▸ **TE LEZEN TEKST**
*-*-*
Een sleufsilo voor opslag van voer is geen voedersilo
Artikel 3, lid 6 van Bijlage II bij het Besluit omgevingsrecht bepaalt dat een omgevingsvergunning voor bouwen niet is vereist indien het gaat om een voeder- of mestsilo of om een ander bouwwerk niet hoger dan twee meter in het achtererfgebied ten behoeve van agrarische bedrijfsvoering. Niet is gedefinieerd wat een voedersilo is, maar in de toelichting op de wetgeving staat een sleufsilo genoemd als voorbeeld van “een ander bouwwerk”. Op grond daarvan oordeelt de Afdeling Bestuursrechtspraak van de Raad van State dat een sleufsilo “een ander bouwwerk” is, ook als daarin voer wordt opgeslagen. Voor een sleufsilo is dus een vergunning nodig indien deze hoger is dan twee meter.
*-*-*
▸ **VERSTREKTE GEGEVENS**
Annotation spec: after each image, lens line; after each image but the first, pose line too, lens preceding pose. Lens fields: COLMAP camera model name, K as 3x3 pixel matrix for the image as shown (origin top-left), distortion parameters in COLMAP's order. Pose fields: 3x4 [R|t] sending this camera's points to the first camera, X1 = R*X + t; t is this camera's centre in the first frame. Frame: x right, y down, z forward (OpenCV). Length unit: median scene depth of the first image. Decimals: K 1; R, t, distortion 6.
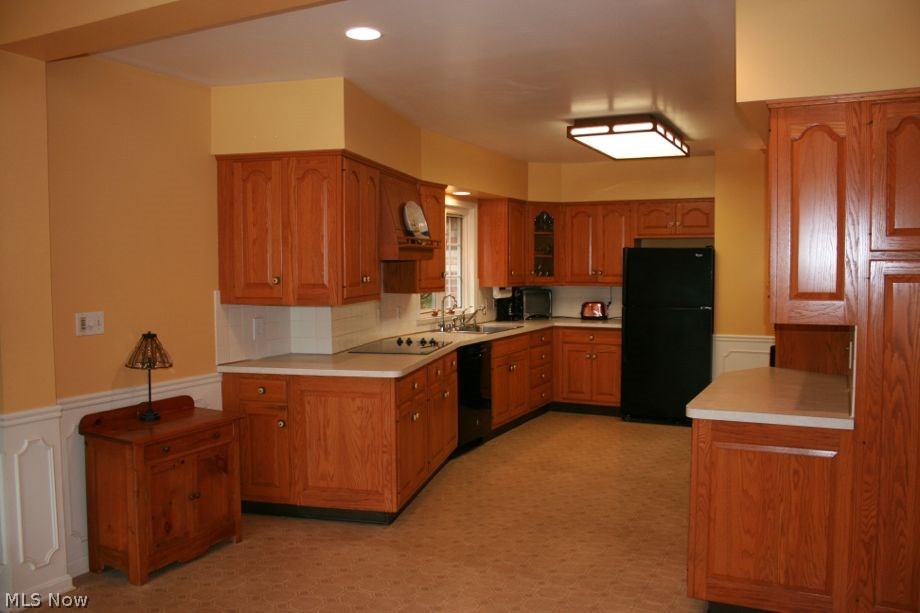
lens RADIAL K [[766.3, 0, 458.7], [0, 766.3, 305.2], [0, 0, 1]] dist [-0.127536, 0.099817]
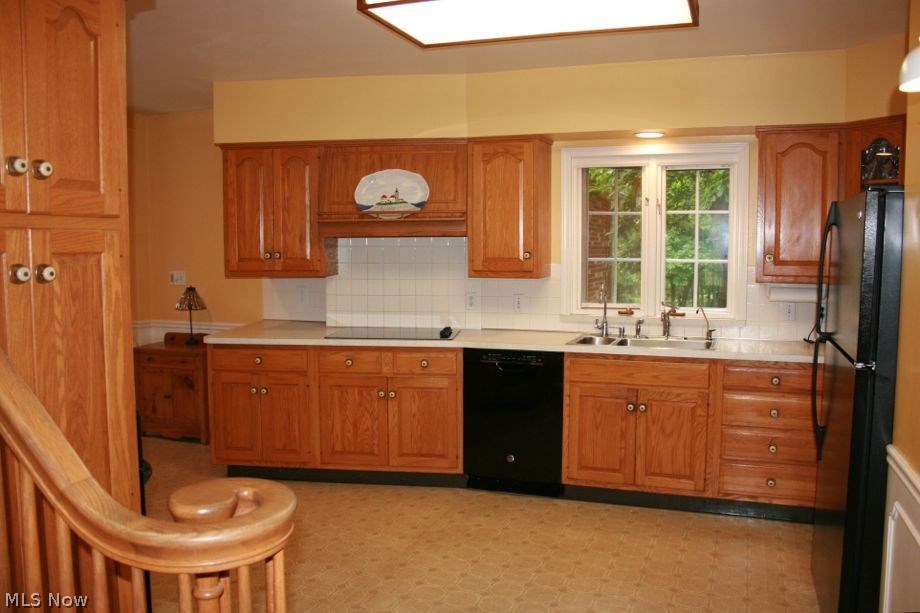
*-*-*
▸ **WAT JE DOET**
(1) Neem uit de tekst over de sleufsilo letterlijk het gedeelte over dat begint met de woorden "Een sleufsilo voor" en eindigt met "dan twee meter.".
(2) Zet de tekst over de sleufsilo voort na de laatste zin ervan.
De gegevens vormen apart materiaal en horen niet bij de tekst over de sleufsilo.

▸ **UITWERKINGEN OEFENING**
(1)
Een sleufsilo voor opslag van voer is geen voedersilo
Artikel 3, lid 6 van Bijlage II bij het Besluit omgevingsrecht bepaalt dat een omgevingsvergunning voor bouwen niet is vereist indien het gaat om een voeder- of mestsilo of om een ander bouwwerk niet hoger dan twee meter in het achtererfgebied ten behoeve van agrarische bedrijfsvoering. Niet is gedefinieerd wat een voedersilo is, maar in de toelichting op de wetgeving staat een sleufsilo genoemd als voorbeeld van “een ander bouwwerk”. Op grond daarvan oordeelt de Afdeling Bestuursrechtspraak van de Raad van State dat een sleufsilo “een ander bouwwerk” is, ook als daarin voer wordt opgeslagen. Voor een sleufsilo is dus een vergunning nodig indien deze hoger is dan twee meter.

(2)
Casus
Bij besluit van 12 april 2012 heeft het college van burgemeester en wethouders van Zederik een boer onder oplegging van een dwangsom gelast een sleufsilo met een hoogte van meer dan twee meter te verwijderen. Dit besluit houdt in bezwaar, beroep en hoger beroep stand.
Voor de sleufsilo was aanvankelijk geen omgevingsvergunning voor de activiteit bouwen aangevraagd of afgegeven. De sleufsilo werd namelijk gebruikt voor de opslag van voer, zodat de boer de silo had aangemerkt als voedersilo. Voor een voedersilo (of een mestsilo) is op grond van artikel 3, lid 6 van Bijlage II bij het Bor geen omgevingsvergunning nodig.
Voor een “ander bouwwerk” is wel een omgevingsvergunning nodig indien dit andere bouwwerk hoger is dan twee meter. Rechtbank en Afdeling Bestuursrechtspraak van de Raad van State (Afdeling) oordelen onder verwijzing naar de wetsgeschiedenis dat een sleufsilo, ook al wordt deze gebruikt voor de opslag van voer, niet kwalificeert als voedersilo, zodat hiervoor een vergunning nodig is indien de silo hoger is dan twee meter.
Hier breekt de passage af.